Półtoragodzinny „pojedynek” relacjonowały w niedzielę wieczorem cztery największe w Niemczech stacje telewizyjne. Schröder okazał się lepszy – według różnych sondaży blisko 50 proc. ankietowanych wskazało go jako zwycięzcę debaty. Merkel poparło jedynie 28-33 proc. respondentów.

Znaczna część dyskusji dotyczyła spraw społeczno-gospodarczych. Schröder skrytykował podatkowe pomysły CDU, którego ekspert finansowy Paul Kirchoff zapowiada obniżenie podatków dochodowych i podwyższenie pośrednich. Według kanclerza 25-procentowy podatek liniowy i 18 proc. (w miejsce 16) VAT-u, oznaczają korzyści dla najbogatszych kosztem biedniejszych oraz spadek koniunktury gospodarczej. Merkel odwdzięczyła się krytyką wysokiego poziomu bezrobocia, przypominając wypowiedź Schrödera sprzed 7 lat, że nie będzie zasługiwał na reelekcję, jeśli jego rząd znacząco nie obniży bezrobocia.
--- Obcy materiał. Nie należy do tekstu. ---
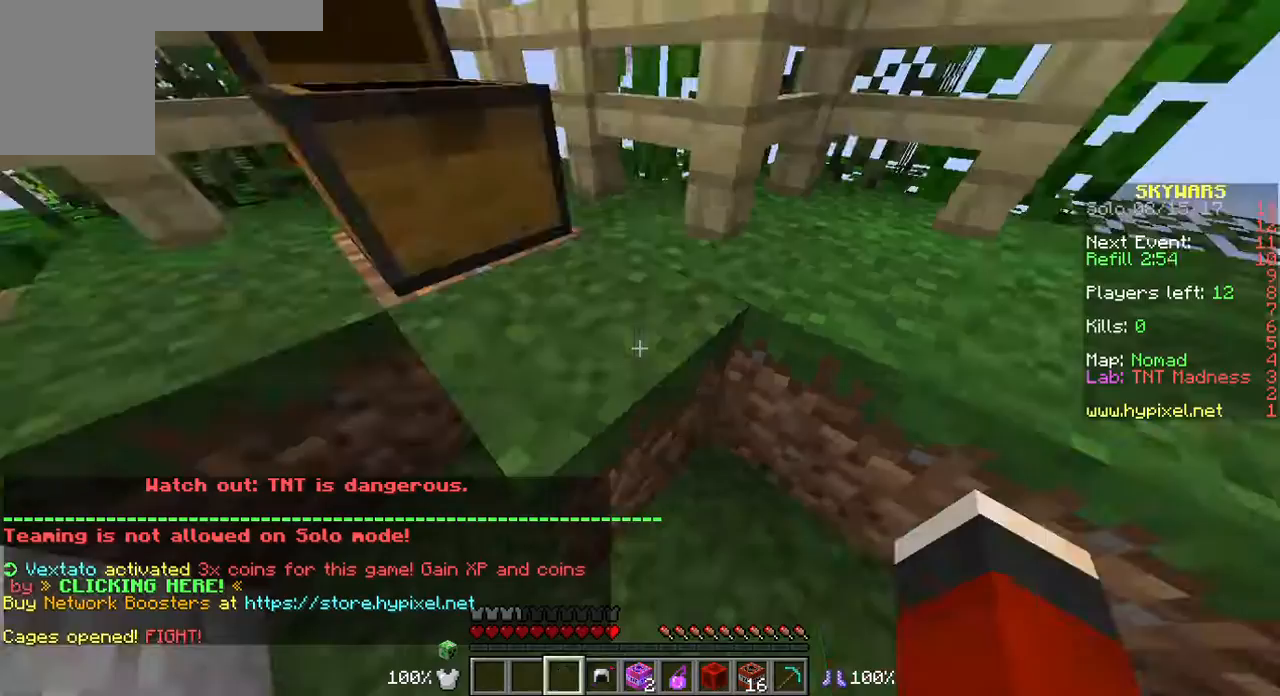
Gameplay with keyboard and mouse; each line is a JSON object with the keys and mouse buttons held at the frame after it. "events" lists presses ("down") and releases ("up") of "a", "d", "s", "w", "mouse_left" and "mouse_right" between this image and that frame as [ms after this image, input, new state], when the widget could be followed in between. "mouse_left", "mouse_right" = the "left", "right" buttons of the "mouse" list. No other keys are recorded. Fast repeated clicks can show as one long hold. Mouse movement is not recorded.
{"keys": [], "mouse": [], "events": []}
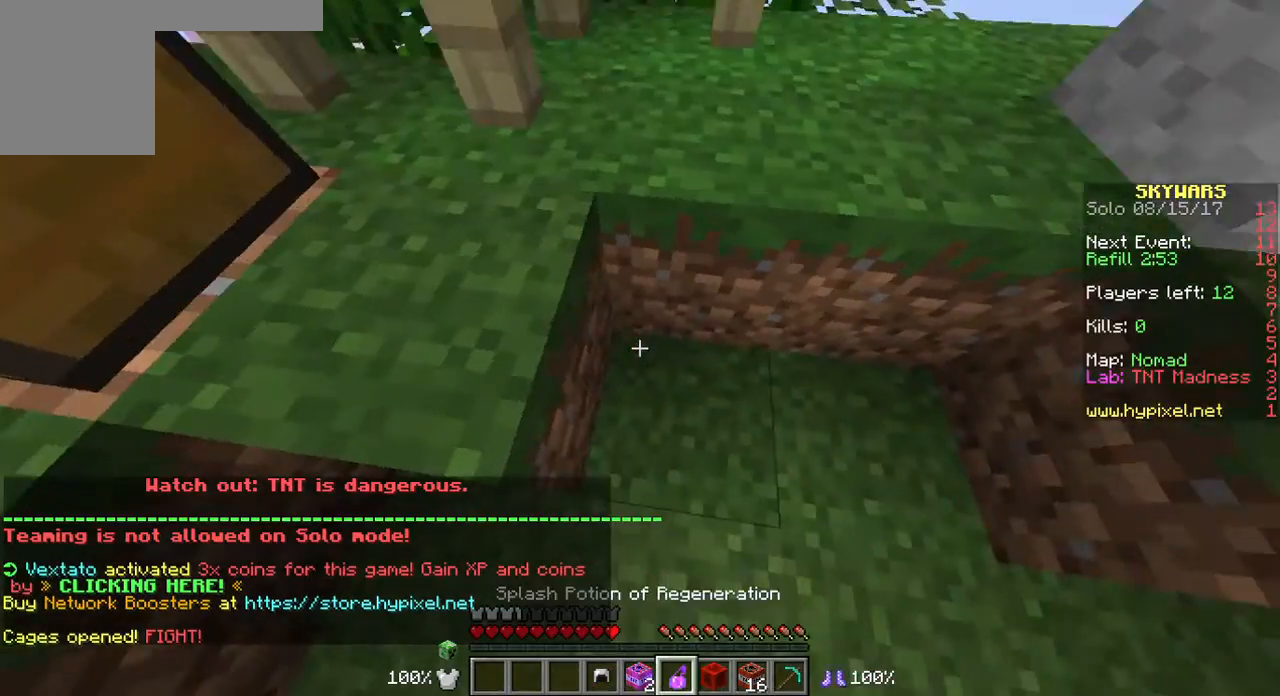
{"keys": [], "mouse": [], "events": [[251, "mouse_right", "down"], [322, "mouse_right", "up"]]}
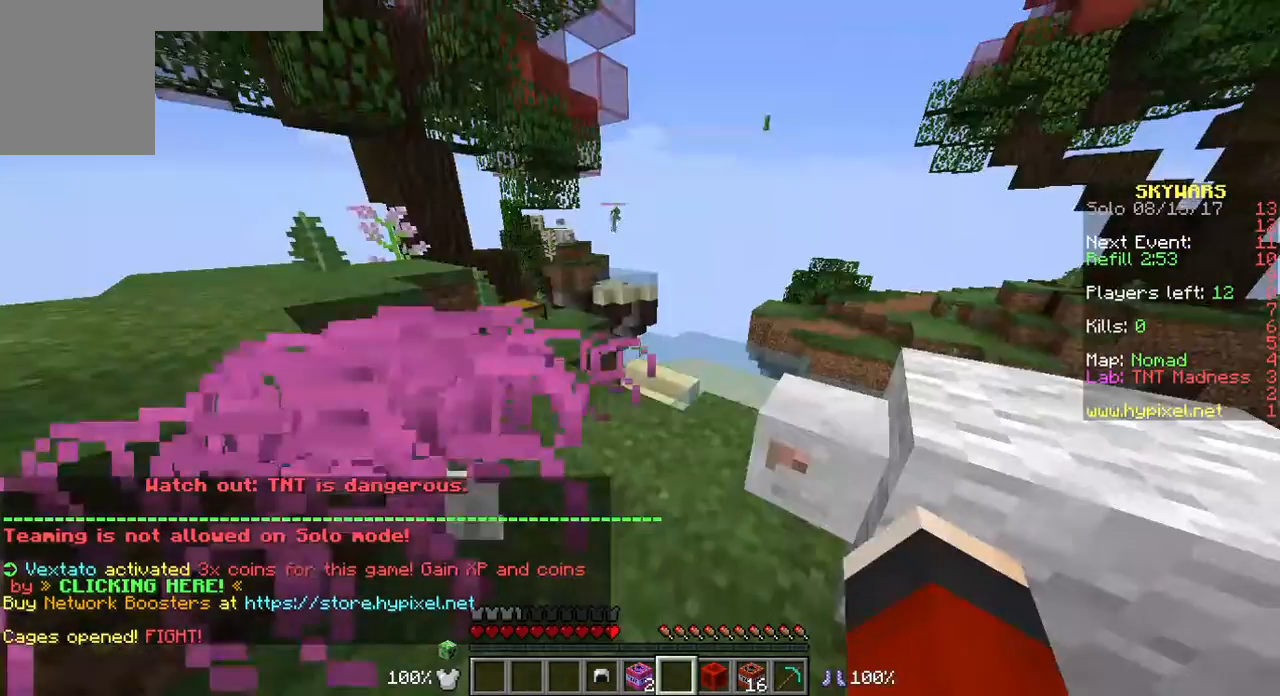
{"keys": ["w"], "mouse": [], "events": [[465, "w", "down"]]}
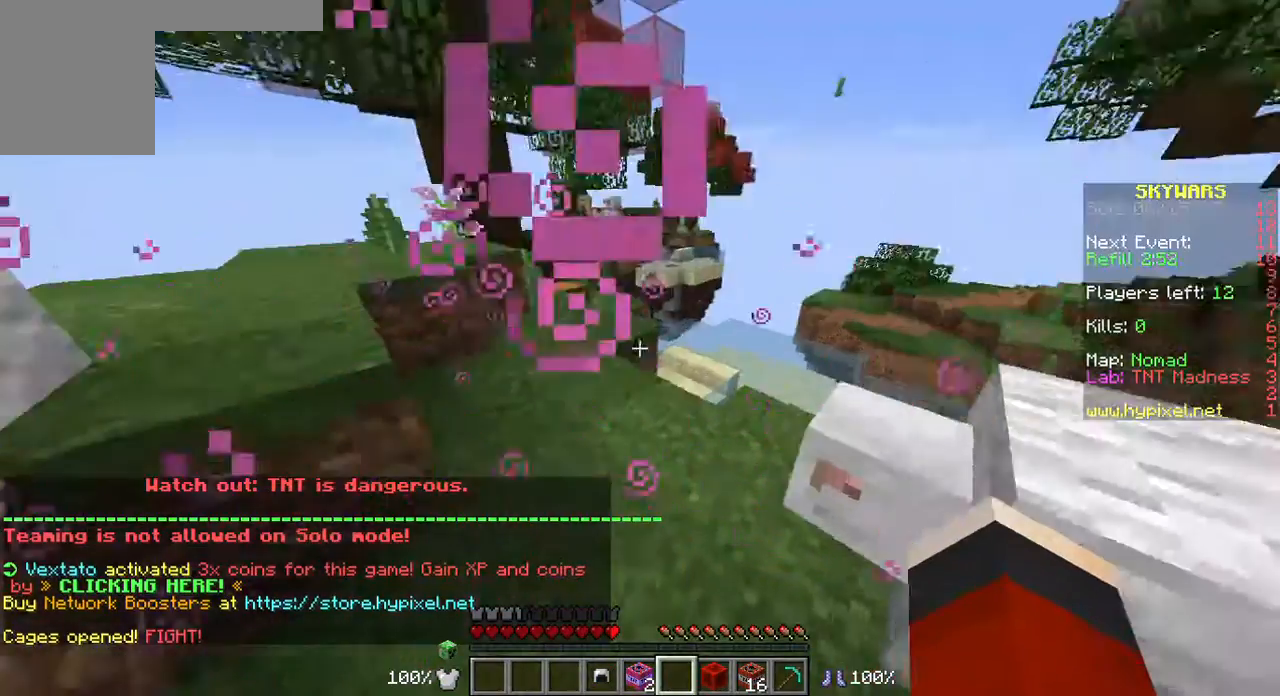
{"keys": ["w"], "mouse": [], "events": [[250, "w", "up"], [429, "w", "down"]]}
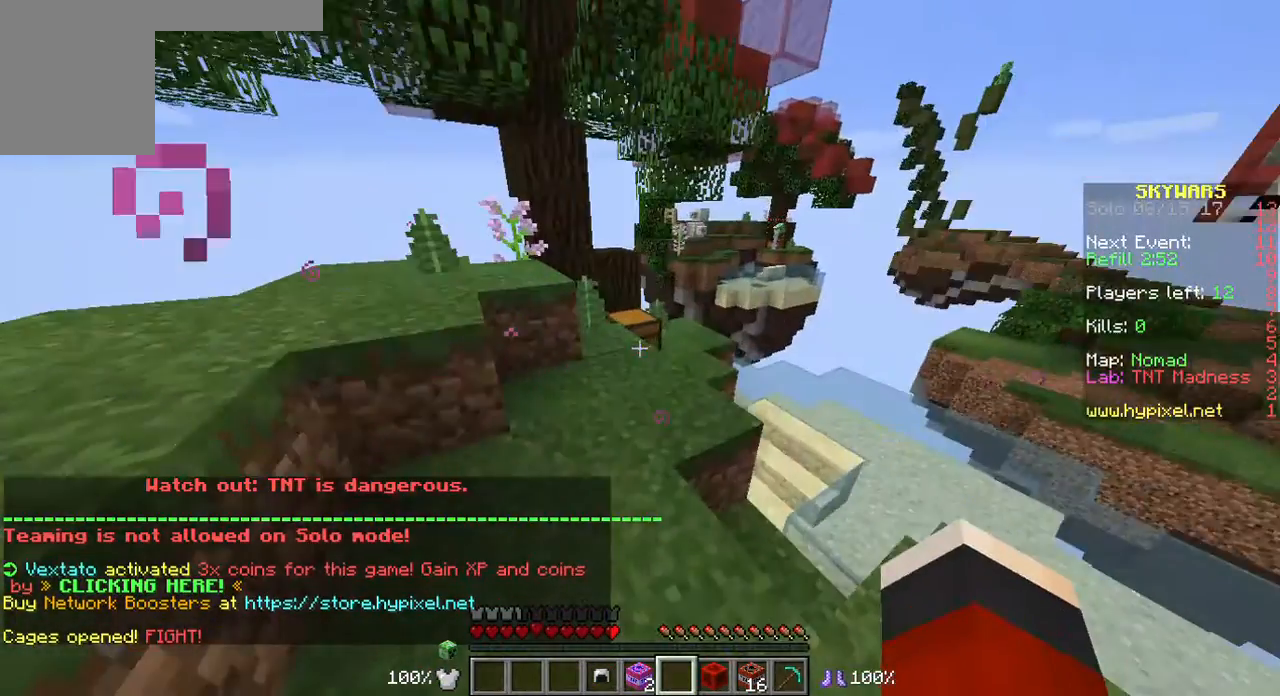
{"keys": ["w"], "mouse": ["right"], "events": [[465, "mouse_right", "down"]]}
Według wydanych przez widzów cenzurek Schröder zwyciężył na polu podatków (49:38 proc. wskazań), a poległ w dyskusji o rynku pracy (35:46).

Zwycięstwo kanclerza w debacie nie jest niespodzianką. Już przed spotkaniem obojga polityków komentatorzy podkreślali, że starcie będzie nierówne: Schröder jest znacznie lepszym mówcą i ma za sobą duże doświadczenie w wystąpieniach telewizyjnych. 3 lata temu w podobnej debacie pokonał ówczesnego lidera prawicy Edmunda Stoibera, co pomogło utrzymać się przy władzy koalicji SPD-Zieloni.

Jednak niedzielny pojedynek nie był katastrofą dla Merkel. Wiele niemieckich gazet twierdzi – przeciwnie niż wskazują sondaże przeprowadzane wśród telewidzów – że „na punkty” wygrała liderka chadeków.

Wpływ niedzielnej debaty telewizyjnej na wyniki wyborów może istotnie być niewielki. Sondaże dają dziś dużą przewagę CDU – chadecy mogą w nich liczyć na ponad 40 proc. głosów, a socjaldemokraci na niespełna 30 proc. Jednak nawet kilka procent głosów niezdecydowanych wyborców, które mógł pozyskać Schröder, mogłoby w perspektywie przesądzić, że chadecy nie będą w stanie rządzić sami (lub ze swoimi prawdopodobnymi koalicjantami z FDP), ale będą musieli powołać rząd "wielkiej koalicji" z socjaldemokracją.

W wyborach ważna jednak będzie też kolejność i siłą poparcia następnych partii: Zielonych, liberałów z FDP i nowej lewicy z Linkspartei. Ich przedstawiciele zmierzą się 12 września z liderami SPD i CDU-CSU podczas kolejnej debaty telewizyjnej.

Największą niewiadomą jest nowa siła polityczna niemieckiej lewicy powstała z połączenia postkomunistycznej PDS, silnej we wschodnich landach, i lewicowych działaczy socjaldemokracji, którzy wystąpili z SPD w proteście przeciw polityce społecznej rządu Schrödera.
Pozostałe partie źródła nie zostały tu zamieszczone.